When the sex hormones are imbalanced in the blood stream, sexual erection does not occur. Approximately 5-10% of men usually experience from Endocrinologic impotence.
At times the problem lies mainly in an individual's mind. There will be no any physical factor causing erectile dysfunction. This is a situation of psychogenic impotence. Individuals usually go through anxiety and depression.
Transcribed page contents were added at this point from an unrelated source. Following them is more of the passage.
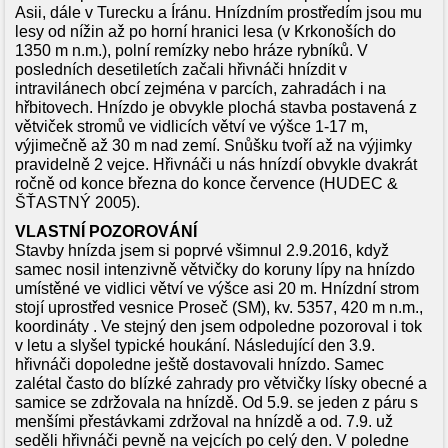
Asii, dále v Turecku a Íránu. Hnízdním prostředím jsou mu
lesy od nížin až po horní hranici lesa (v Krkonoších do
1350 m n.m.), polní remízky nebo hráze rybníků. V
posledních desetiletích začali hřivnáči hnízdit v
intravilánech obcí zejména v parcích, zahradách i na
hřbitovech. Hnízdo je obvykle plochá stavba postavená z
větviček stromů ve vidlicích větví ve výšce 1-17 m,
výjimečně až 30 m nad zemí. Snůšku tvoří až na výjimky
pravidelně 2 vejce. Hřivnáči u nás hnízdí obvykle dvakrát
ročně od konce března do konce července (HUDEC &
ŠŤASTNÝ 2005).
VLASTNÍ POZOROVÁNÍ
Stavby hnízda jsem si poprvé všimnul 2.9.2016, když
samec nosil intenzivně větvičky do koruny lípy na hnízdo
umístěné ve vidlici větví ve výšce asi 20 m. Hnízdní strom
stojí uprostřed vesnice Proseč (SM), kv. 5357, 420 m n.m.,
koordináty . Ve stejný den jsem odpoledne pozoroval i tok
v letu a slyšel typické houkání. Následující den 3.9.
hřivnáči dopoledne ještě dostavovali hnízdo. Samec
zalétal často do blízké zahrady pro větvičky lísky obecné a
samice se zdržovala na hnízdě. Od 5.9. se jeden z páru s
menšími přestávkami zdržoval na hnízdě a od. 7.9. už
seděli hřivnáči pevně na vejcích po celý den. V poledne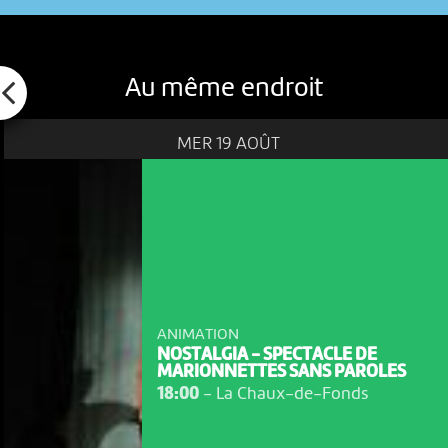
Au même endroit
MER 19 AOÛT
ANIMATION
NOSTALGIA - SPECTACLE DE
MARIONNETTES SANS PAROLES
18:00
-
La Chaux-de-Fonds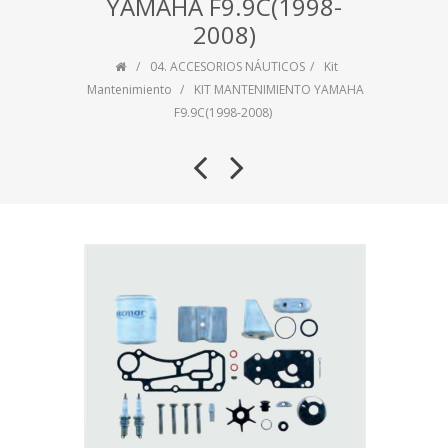
YAMAHA F9.9C(1998-
2008)
04. ACCESORIOS NÁUTICOS
Kit
Mantenimiento
KIT MANTENIMIENTO YAMAHA
F9.9C(1998-2008)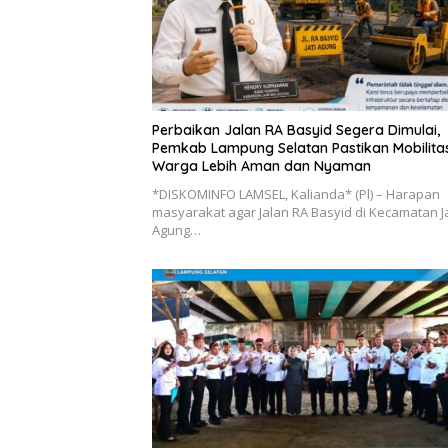
Perbaikan Jalan RA Basyid Segera Dimulai,
Pemkab Lampung Selatan Pastikan Mobilita
Warga Lebih Aman dan Nyaman
*DISKOMINFO LAMSEL, Kalianda* (Pl) – Harapan
masyarakat agar Jalan RA Basyid di Kecamatan Ja
Agung…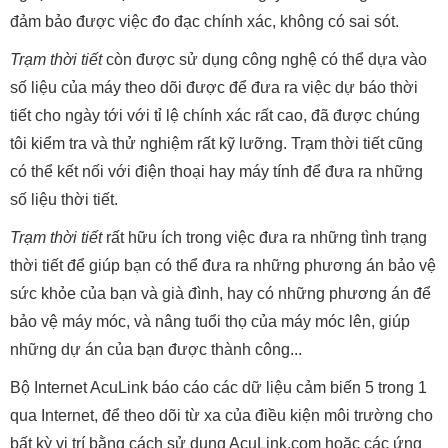
đảm bảo được việc đo đạc chính xác, không có sai sót.
Trạm thời tiết
còn được sử dụng công nghệ có thể dựa vào
số liệu của máy theo dõi được để đưa ra việc dự báo thời
tiết cho ngày tới với tỉ lệ chính xác rất cao, đã được chúng
tôi kiểm tra và thử nghiệm rất kỹ lưỡng. Trạm thời tiết cũng
có thể kết nối với điện thoại hay máy tính để đưa ra những
số liệu thời tiết.
Trạm thời tiết
rất hữu ích trong việc đưa ra những tình trạng
thời tiết để giúp bạn có thể đưa ra những phương án bảo vệ
sức khỏe của bạn và già đình, hay có những phương án để
bảo vệ máy móc, và nâng tuổi thọ của máy móc lên, giúp
những dự án của bạn được thành công...
Bộ Internet AcuLink báo cáo các dữ liệu cảm biến 5 trong 1
qua Internet, để theo dõi từ xa của điều kiện môi trường cho
bất kỳ vị trí bằng cách sử dụng AcuLink.com hoặc các ứng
Tips to on how to cure male impotence
Even though male impotence is mainly caused by lack of blood flow, it can be cured with proper diets which reduce the plaque to arteries nearby your midsection. The following are some tips on how to treat male impotence:
- Always eat whole grains, fresh unprocessed and unrefined foods. Avoid eating canned, fast and frozen foods.
- Reduce the amount of consumption of animal products. You should desist from eating foods having high cholesterol as well as foods from animals or even animal products.
- Always visit a produce aisle and buy a large quantity of fresh vegetables and fruits.
- Consume sufficient water each day. It is a natural detox for the human body and can be one of the cures of male impotence.
- Eat foods that are rich in fibers such as fruits, vegetables, lettuce and grains. You can consider eating these delicious foods such as blueberries, apple, pears, strawberries, baked potatoes, oatmeal, spaghetti etc.